Problem details
Top to bottom, every record is to be copied word for word.
-- Provided data follows --
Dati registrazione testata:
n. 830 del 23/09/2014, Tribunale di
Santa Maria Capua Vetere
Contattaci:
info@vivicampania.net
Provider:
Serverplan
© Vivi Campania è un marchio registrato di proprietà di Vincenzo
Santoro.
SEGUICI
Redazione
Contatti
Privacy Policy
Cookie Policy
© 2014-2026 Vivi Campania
-- Provided data concluded --
Answer to the exercise
Dati registrazione testata:
n. 830 del 23/09/2014, Tribunale di
Santa Maria Capua Vetere
Contattaci:
info@vivicampania.net
Provider:
Serverplan
© Vivi Campania è un marchio registrato di proprietà di Vincenzo
Santoro.
SEGUICI
Redazione
Contatti
Privacy Policy
Cookie Policy
© 2014-2026 Vivi Campania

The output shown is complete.